Going line by line through the records below, count those with the word "right" and give only the count.

INPUT MATERIAL:

::::

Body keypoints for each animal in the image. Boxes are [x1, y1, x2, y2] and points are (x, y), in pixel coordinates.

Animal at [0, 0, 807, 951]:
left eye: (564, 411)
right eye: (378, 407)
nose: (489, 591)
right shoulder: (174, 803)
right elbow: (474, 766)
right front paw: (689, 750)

::::

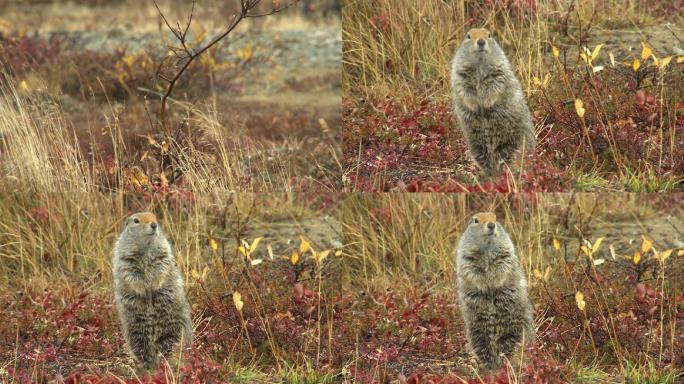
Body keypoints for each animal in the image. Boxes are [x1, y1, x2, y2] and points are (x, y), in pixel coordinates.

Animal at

::::

YOUR SOLUTION: 4